At this point we could have saved a lot of time if you had simply read it.
> "If you think an omniscient mind is better positioned than any lesser mind
> to make morally correct decisions..." Losing the 'omniscient', and
> replacing it with 'more knowledgeable', which puts things on a realistic
> footing, I'd have to say No, I don't think that. Is the morality of a less
> knowledgeable or less intelligent person less valid than that of a more
> knowledgeable or more intelligent one? I'd think (or certainly hope,
> anyway!) that the answer to this is obvious. If your answer is "yes", then
> you're already halfway down the slippery slope that leads to most of, if
> not all, the worst atrocities we are capable of.
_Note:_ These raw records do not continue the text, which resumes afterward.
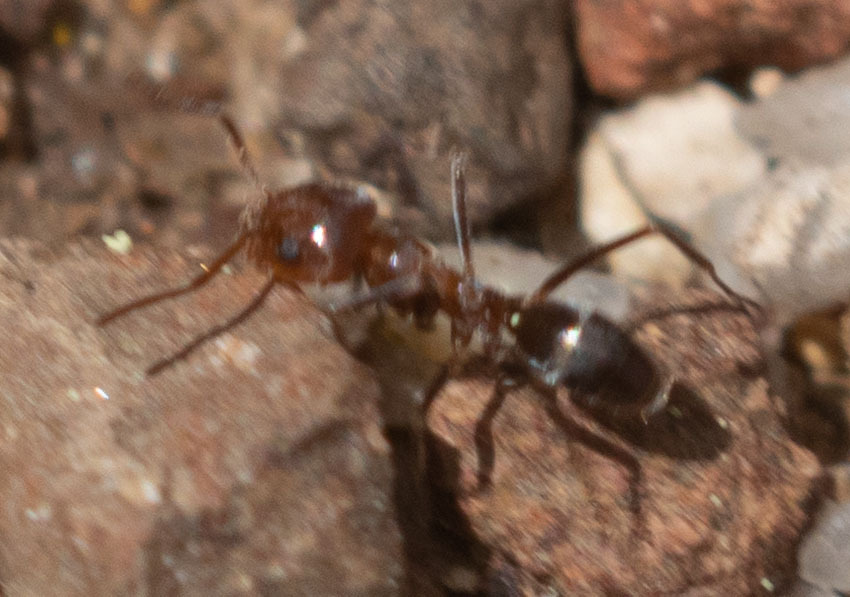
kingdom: Animalia
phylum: Arthropoda
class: Insecta
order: Hymenoptera
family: Formicidae
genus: Dorymyrmex
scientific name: Dorymyrmex bicolor
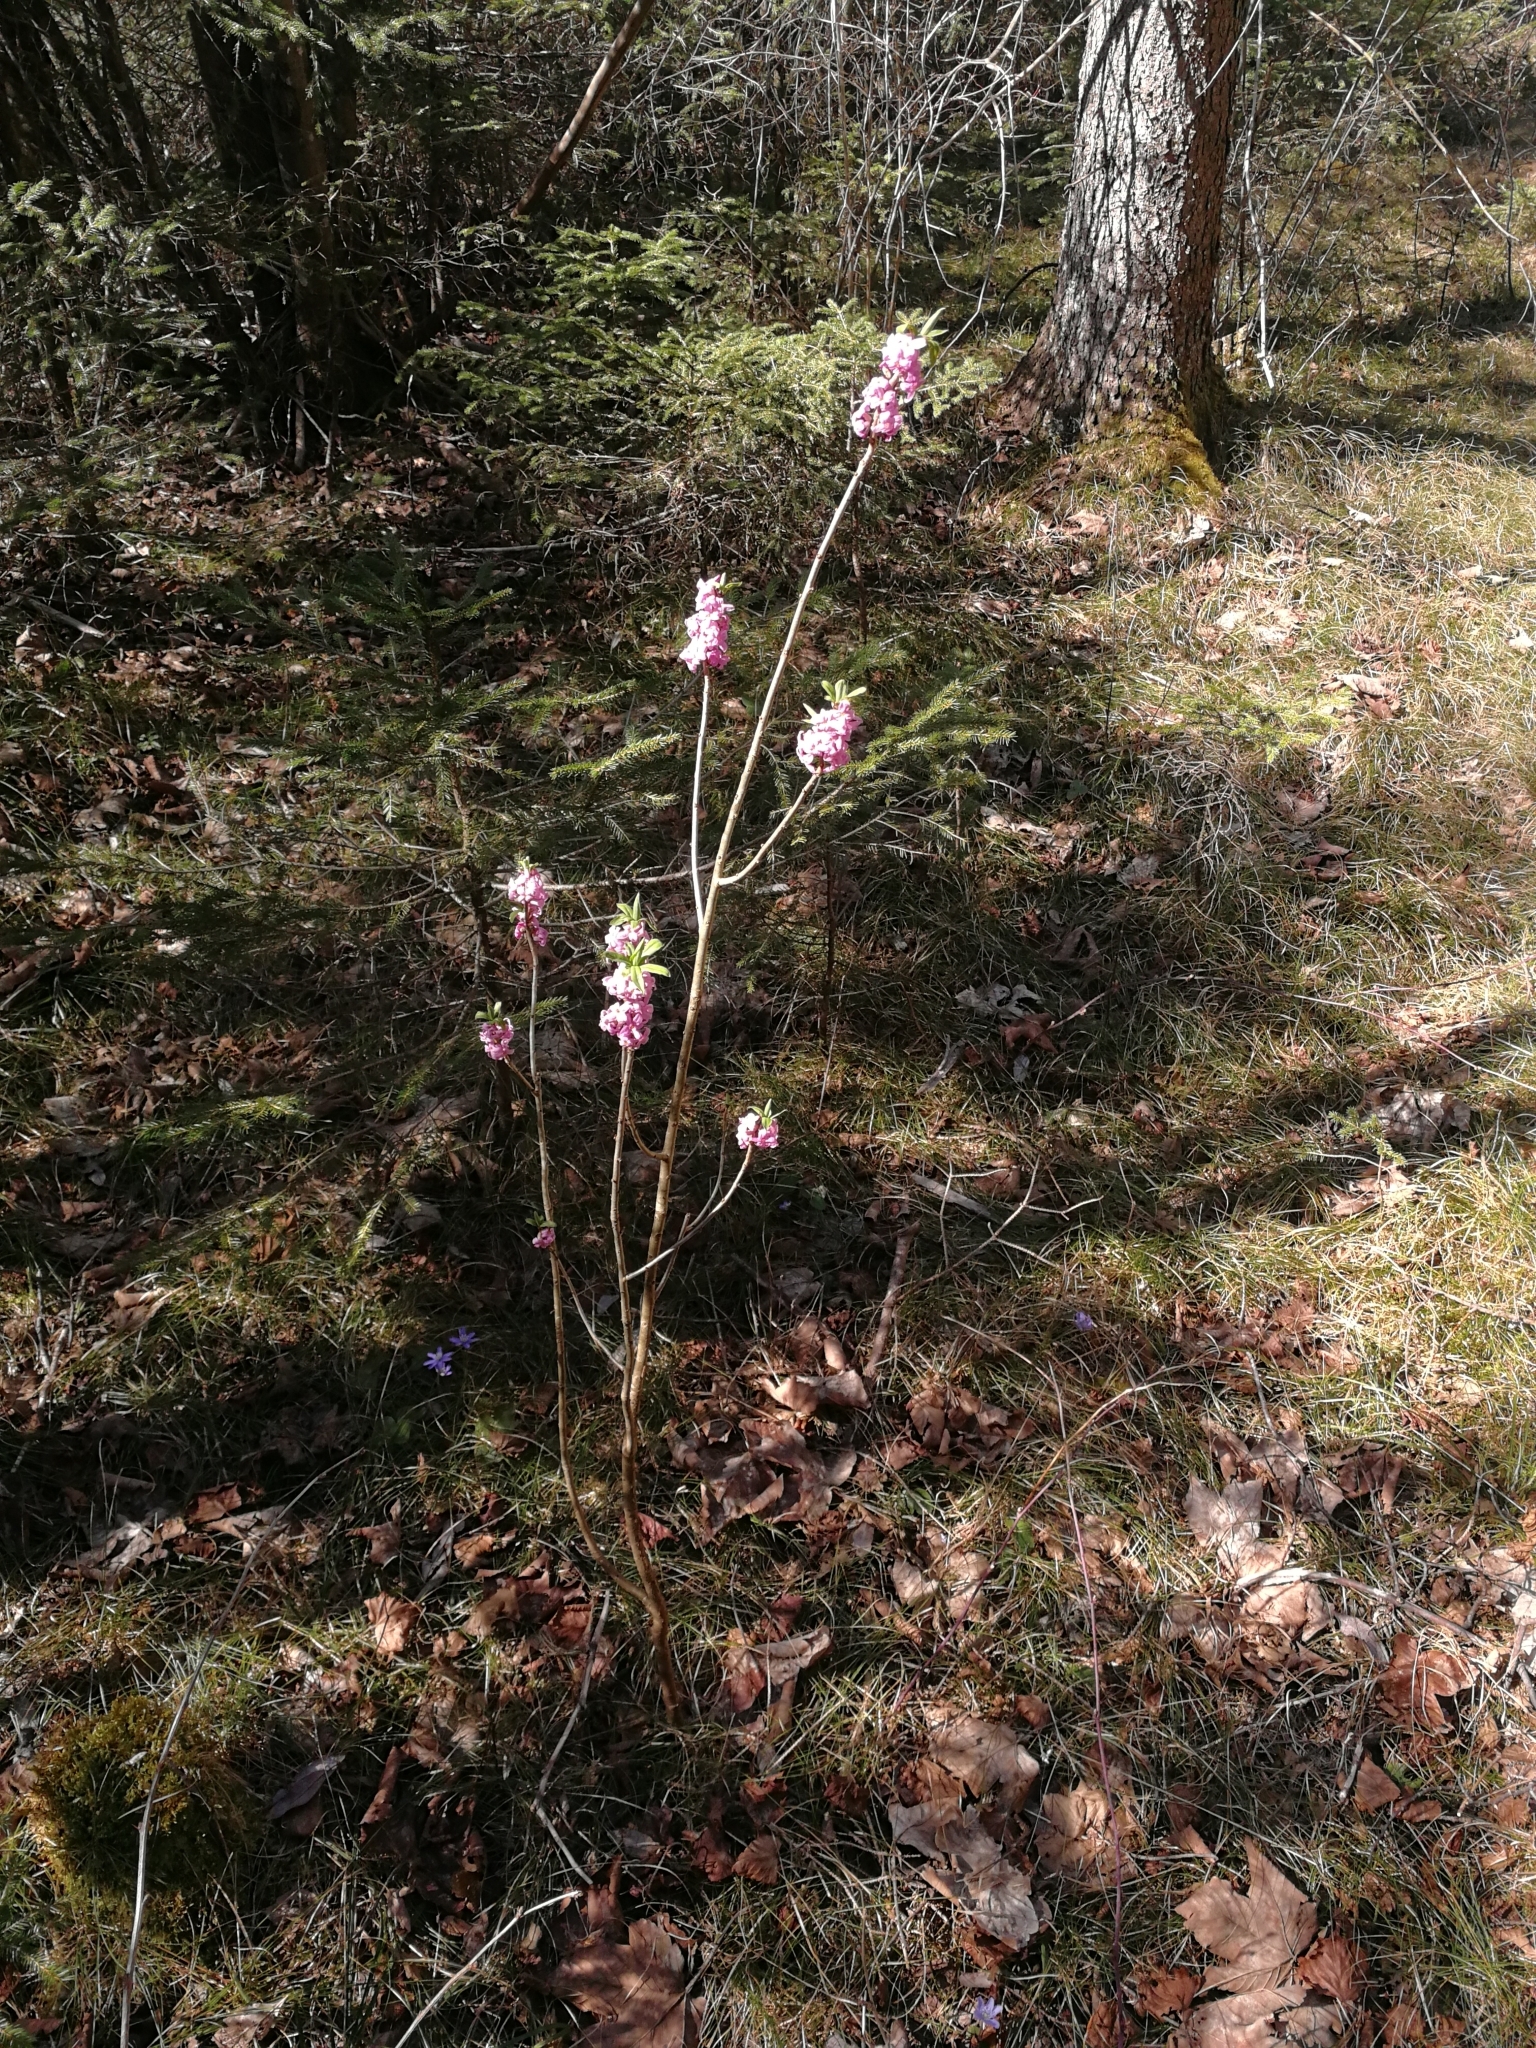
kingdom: Plantae
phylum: Tracheophyta
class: Magnoliopsida
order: Malvales
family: Thymelaeaceae
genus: Daphne
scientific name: Daphne mezereum
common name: Mezereon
It's basically saying that
> some people are intrinsically inferior to others, because of their ability
> to know things. I don't think that was really the intention of whoever
> coined the phrase 'knowledge is power'.
>
Earlier you acknowledged that it was trivial that having less knowledge
means we make worse decisions. This is why so many quotes compare evil and
stupidity:
https://www.goodreads.com/quotes/230940-never-attribute-to-malice-that-which-is-adequately-explained-by
https://www.goodreads.com/quotes/8616320-stupidity-is-a-more-dangerous-enemy-of-the-good-than
https://www.goodreads.com/quotes/8616320-stupidity-is-a-more-dangerous-enemy-of-the-good-than
But note that this says nothing of the moral value of persons. It doesn't
even say that more intelligent people act more morally than less
intelligent people.
An intelligent person who is unmotivated to make moral decisions is not
inherently better behaving than a lesser intelligent person who makes
attempts to act morally.
> More realistic moral foundations, in my opinion, can be found here:
> https://moralfoundations.org/
>
> Notice that 'knowledge' is not mentioned in any of these.
>
Nor is any attempt made to define good or evil.
> I think the important thing, going back to the distant original topic of
> this discussion, is to realise where morality (as actually practiced) comes
> from. It comes from our developmental past.
>
Historically yes. I don't dispute that.
AIs are a future unfolding of that, and I reckon that, rather than
> speculating on their morality springing de-novo from their intelligence, it
> might be useful to consider it being a consequence of where they come from
> (humanity) and how it might develop, just as ours has developed over time.
>
Then you should see Zuboff's paper as a continuation of that development.
And for those (human ornl artificial) intelligences capable of seeing the
truth in it (assuming it is sound) they will be rationally motivated to
adopt the morality described in the paper.
Zuboff has experimented with having AIs of today read and evaluate this
paper. All the current models seem to accept it's conclusions as valid.
That provides me some hope, at least.